The picture of the dandelion is two-fold for today. I thought the symbolism of the flower sprouting through decaying wood a metaphor for taking the bad port situation and turning it around for the other patient and her family. The other reason the dandelion is significant is that since not being able to have chemo on my appointed week because my liver enzymes were high, I have been drinking dandelion root tea to help my liver function … and (knock on wood) it is working. Since then, my liver levels have been very good. Dandelions and dandelion root tea is beneficial for more than just the liver as well. Shortly after drinking the tea with positive results, I had a discussion on Facebook with several folks about the benefits, and will link to this article on 11 Health Benefits for additional reading if you’re interested. Briefly, the eleven benefits mentioned are:

    • Digestive Aid
    • Kidney
    • Liver
    • Antioxidants
    • Cancer
    • Diabetes
    • High Blood Pressure
    • Cholesterol
    • Gallbladder
    • Inflammation
    • Immune System

Ultimately, the tea is good for me to help with my digestive system, liver values, cancer, inflammation, and my immune system (and I’m drinking some while writing this post). I actually notice a difference in my body, water retention/inflammation in particular, especially on chemo days, when I forget, or don’t get around to having a cup. It has been added to my daily routine and I think may continue past the chemo life cycle.
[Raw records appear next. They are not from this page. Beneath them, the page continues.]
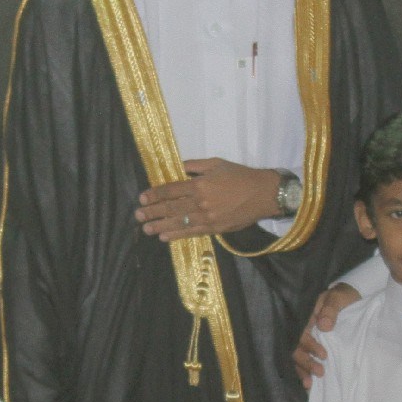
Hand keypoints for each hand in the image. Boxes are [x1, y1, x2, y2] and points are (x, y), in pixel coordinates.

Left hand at [135, 159, 281, 241]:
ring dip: (160, 226)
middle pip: (171, 208)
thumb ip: (195, 165)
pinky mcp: (215, 229)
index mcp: (200, 184)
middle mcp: (201, 202)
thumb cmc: (241, 176)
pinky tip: (165, 237)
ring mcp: (207, 217)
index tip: (142, 198)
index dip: (155, 195)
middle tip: (138, 216)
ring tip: (146, 229)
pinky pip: (192, 233)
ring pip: (179, 222)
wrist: (264, 194)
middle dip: (153, 212)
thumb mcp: (217, 164)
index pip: (171, 190)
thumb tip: (178, 166)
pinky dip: (177, 235)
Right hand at [294, 283, 360, 384]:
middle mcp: (302, 327)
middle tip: (320, 372)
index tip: (323, 355)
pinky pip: (304, 357)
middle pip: (296, 347)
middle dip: (305, 362)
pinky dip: (303, 370)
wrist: (350, 295)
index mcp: (305, 316)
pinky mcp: (312, 343)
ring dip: (302, 370)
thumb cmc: (343, 295)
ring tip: (310, 384)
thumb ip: (331, 310)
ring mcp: (306, 336)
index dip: (309, 346)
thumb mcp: (339, 298)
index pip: (300, 333)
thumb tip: (323, 325)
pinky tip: (307, 383)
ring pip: (297, 355)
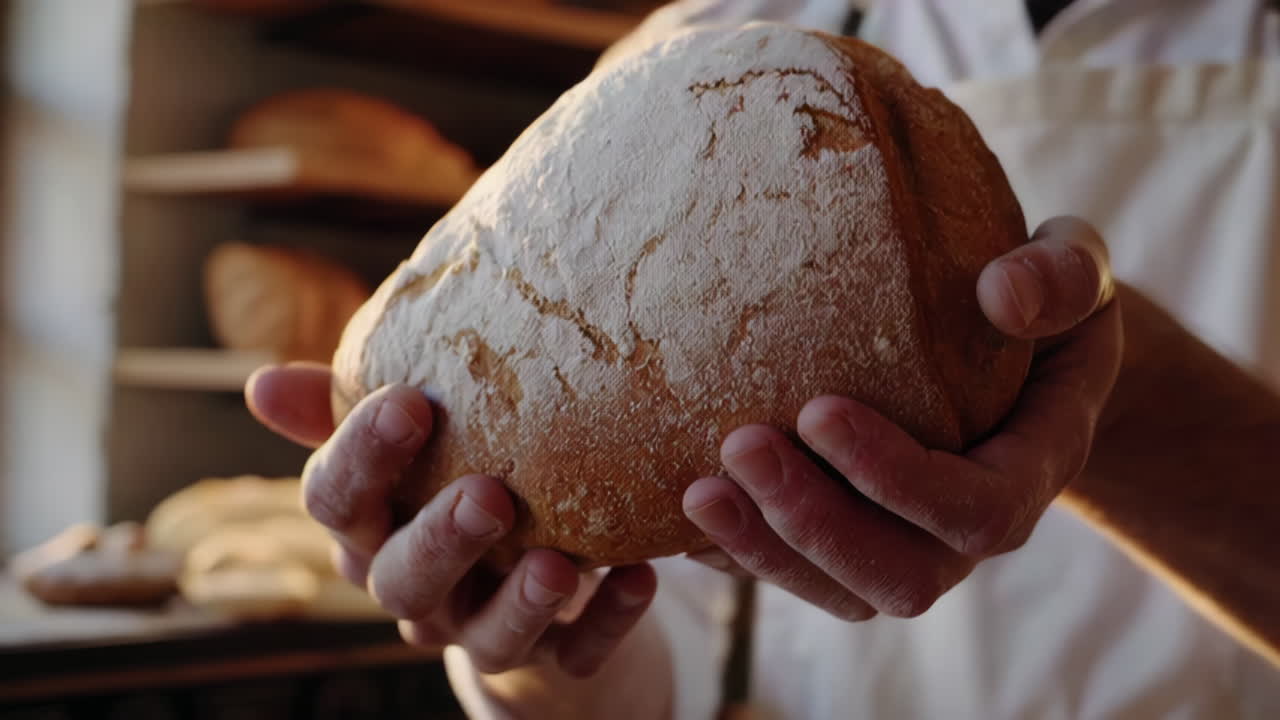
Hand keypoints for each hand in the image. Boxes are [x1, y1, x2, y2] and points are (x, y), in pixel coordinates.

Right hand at [246, 366, 656, 675]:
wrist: (528, 594)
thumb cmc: (453, 492)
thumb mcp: (410, 453)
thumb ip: (346, 414)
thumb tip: (258, 385)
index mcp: (372, 530)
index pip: (336, 504)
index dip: (361, 458)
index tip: (407, 401)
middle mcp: (417, 591)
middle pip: (403, 582)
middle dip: (442, 541)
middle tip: (490, 495)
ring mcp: (482, 631)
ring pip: (486, 638)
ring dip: (522, 604)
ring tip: (561, 564)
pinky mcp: (551, 662)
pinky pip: (575, 656)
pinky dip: (607, 624)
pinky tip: (641, 580)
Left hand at [682, 216, 1122, 619]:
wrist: (1019, 352)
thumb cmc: (1042, 303)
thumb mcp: (1078, 269)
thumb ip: (1064, 274)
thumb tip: (1004, 292)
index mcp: (1027, 473)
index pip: (973, 511)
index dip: (895, 477)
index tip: (819, 409)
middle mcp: (966, 531)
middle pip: (898, 577)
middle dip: (813, 523)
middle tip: (738, 446)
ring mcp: (908, 545)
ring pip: (840, 591)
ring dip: (764, 550)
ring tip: (694, 490)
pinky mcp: (853, 540)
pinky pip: (797, 572)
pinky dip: (738, 554)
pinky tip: (675, 512)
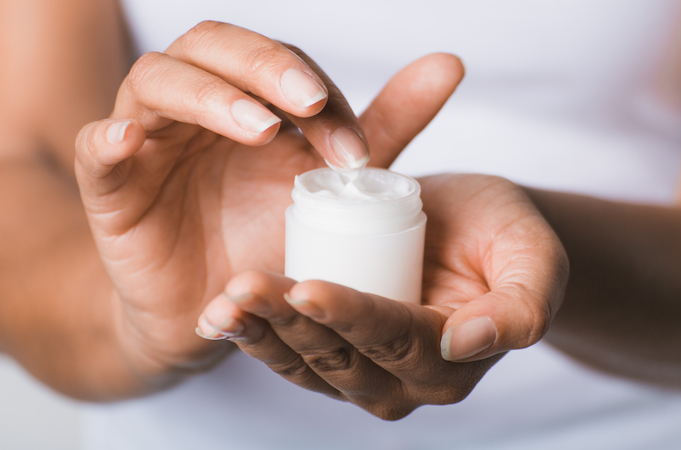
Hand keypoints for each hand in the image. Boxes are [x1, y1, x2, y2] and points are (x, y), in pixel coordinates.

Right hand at [74, 20, 462, 387]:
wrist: (219, 305)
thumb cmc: (271, 239)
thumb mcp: (334, 183)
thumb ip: (385, 126)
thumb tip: (449, 64)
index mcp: (250, 100)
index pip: (279, 66)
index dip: (318, 92)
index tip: (357, 150)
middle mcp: (198, 107)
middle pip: (214, 47)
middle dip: (264, 68)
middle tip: (308, 103)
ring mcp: (150, 140)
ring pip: (159, 81)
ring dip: (210, 98)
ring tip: (257, 130)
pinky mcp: (113, 185)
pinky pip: (98, 148)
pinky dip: (111, 139)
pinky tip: (131, 141)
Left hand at [197, 174, 567, 418]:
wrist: (477, 234)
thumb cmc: (506, 236)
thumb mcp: (535, 259)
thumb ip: (521, 308)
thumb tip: (466, 342)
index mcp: (453, 359)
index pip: (395, 339)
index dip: (352, 316)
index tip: (309, 286)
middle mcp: (405, 379)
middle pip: (340, 357)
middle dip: (290, 324)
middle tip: (245, 288)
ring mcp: (365, 373)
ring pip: (307, 362)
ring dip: (262, 334)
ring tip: (225, 303)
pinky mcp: (334, 354)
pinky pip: (292, 353)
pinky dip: (255, 334)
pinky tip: (222, 312)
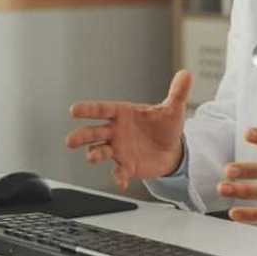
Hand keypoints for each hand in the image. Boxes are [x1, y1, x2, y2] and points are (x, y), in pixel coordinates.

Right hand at [66, 71, 192, 189]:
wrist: (171, 149)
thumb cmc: (165, 126)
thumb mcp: (173, 109)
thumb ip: (177, 92)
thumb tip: (186, 74)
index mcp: (122, 114)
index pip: (102, 110)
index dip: (88, 110)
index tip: (74, 110)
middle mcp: (115, 131)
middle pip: (93, 133)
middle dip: (81, 137)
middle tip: (70, 141)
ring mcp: (118, 149)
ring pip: (99, 151)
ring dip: (94, 154)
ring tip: (92, 157)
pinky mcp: (126, 165)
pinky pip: (118, 171)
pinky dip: (118, 177)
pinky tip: (120, 181)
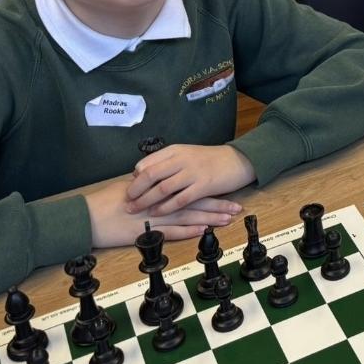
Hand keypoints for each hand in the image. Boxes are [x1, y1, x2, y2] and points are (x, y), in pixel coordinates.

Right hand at [86, 177, 240, 248]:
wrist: (86, 218)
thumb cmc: (103, 204)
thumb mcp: (129, 191)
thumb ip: (148, 190)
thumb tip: (162, 187)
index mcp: (155, 190)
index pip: (186, 188)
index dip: (207, 190)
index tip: (224, 191)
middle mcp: (158, 202)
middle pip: (193, 202)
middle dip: (216, 205)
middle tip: (236, 207)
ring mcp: (153, 218)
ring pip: (187, 217)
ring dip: (208, 218)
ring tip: (227, 219)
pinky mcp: (145, 233)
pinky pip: (170, 232)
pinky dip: (187, 232)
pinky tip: (202, 231)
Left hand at [123, 143, 254, 215]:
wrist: (237, 160)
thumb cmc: (210, 160)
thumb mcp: (187, 154)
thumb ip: (167, 162)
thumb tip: (143, 174)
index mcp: (176, 150)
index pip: (147, 162)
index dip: (135, 177)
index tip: (129, 187)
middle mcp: (182, 159)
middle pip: (151, 175)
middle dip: (135, 190)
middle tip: (126, 201)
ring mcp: (193, 172)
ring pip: (162, 188)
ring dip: (146, 201)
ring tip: (135, 209)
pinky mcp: (203, 186)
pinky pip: (180, 199)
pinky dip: (165, 207)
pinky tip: (157, 213)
And once again, my friends have proved their worth. Last night, after my marathon day of chemo, I was a little more than fuzzy-headed and question whether I should work or watch a movie. In every single response the result was movie. You guys ROCK!!! And Practical Magic was just the ticket for me. Tonight the muzziness is not too bad, but I came home and took a nap after having some lunch. And now… on to the ice cream Denny brought home tonight after picking up my meds for me. 😀 (Oh and sorry about the screen shot below, I wanted to embed the FB status, but FB says it no longer exists… funny how I can take a screen shot of something that doesn’t exist, eh?